Tensor Manipulation: One-Hot Encoding

easy (<10 mins) pytorch data tensor
today by E

Description

Implement one-hot encoding for a batch of class indices. Given a 1D tensor of integer labels, create a 2D tensor where each row is a vector of zeros except for a 1 at the index of the class.

Guidance

torch.zeros is a good way to start. The most efficient way to place the 1s is to use torch.scatter_. It allows you to update a tensor based on indices from another tensor.

Starter Code

import torch

def one_hot_encode(labels, num_classes):
    # labels: (B,)
    batch_size = labels.size(0)
    # 1. Create a zero tensor of the correct shape
    y_onehot = torch.zeros(batch_size, num_classes)
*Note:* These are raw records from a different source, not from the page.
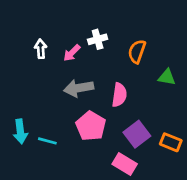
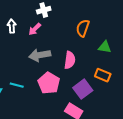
white cross: (98, 39) -> (44, 10), moved
cyan line: (47, 141) -> (17, 85), moved
orange rectangle: (171, 142) -> (103, 75), moved

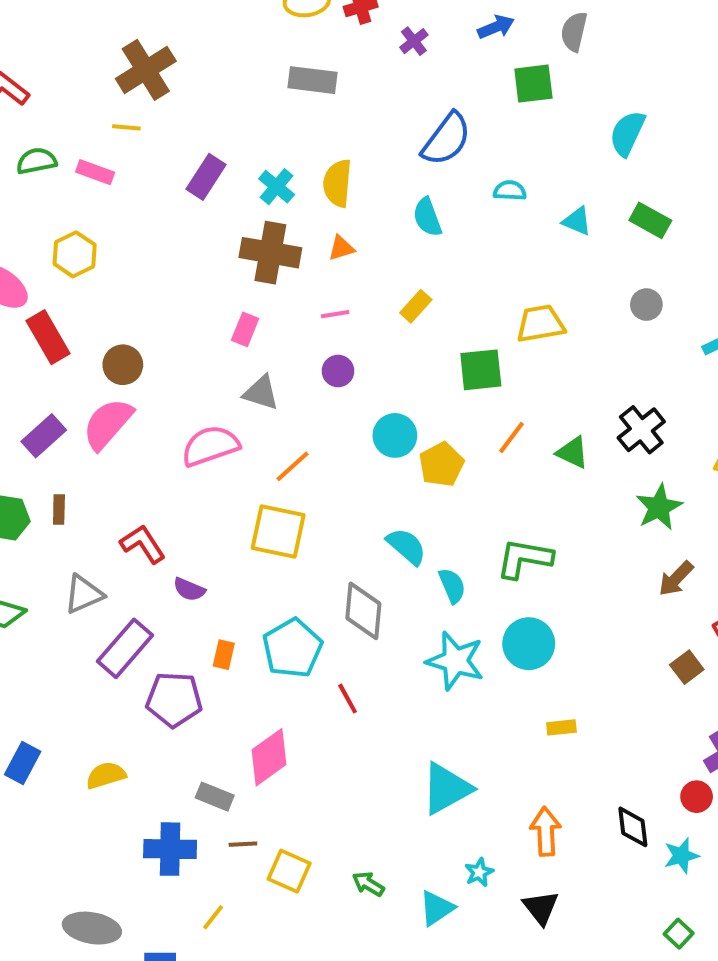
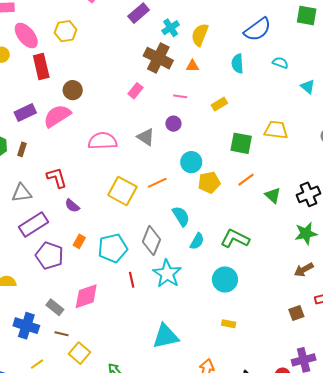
gray triangle: (261, 393) -> (146, 137), moved
orange line: (293, 466) -> (157, 183), moved
cyan semicircle: (452, 586) -> (197, 241), turned 36
cyan star: (455, 661) -> (167, 274), moved

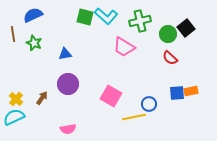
    # 2. Use scatter_ to place 1s
    # The first argument to scatter_ is the dimension
    # The second is the index tensor (needs to be 2D)
    # The third is the value to scatter
    y_onehot.scatter_(1, labels.unsqueeze(1), 1)

    return y_onehot

Verification

Create a tensor of labels like torch.tensor([0, 2, 1]) with num_classes=3. The output should be [[1, 0, 0], [0, 0, 1], [0, 1, 0]].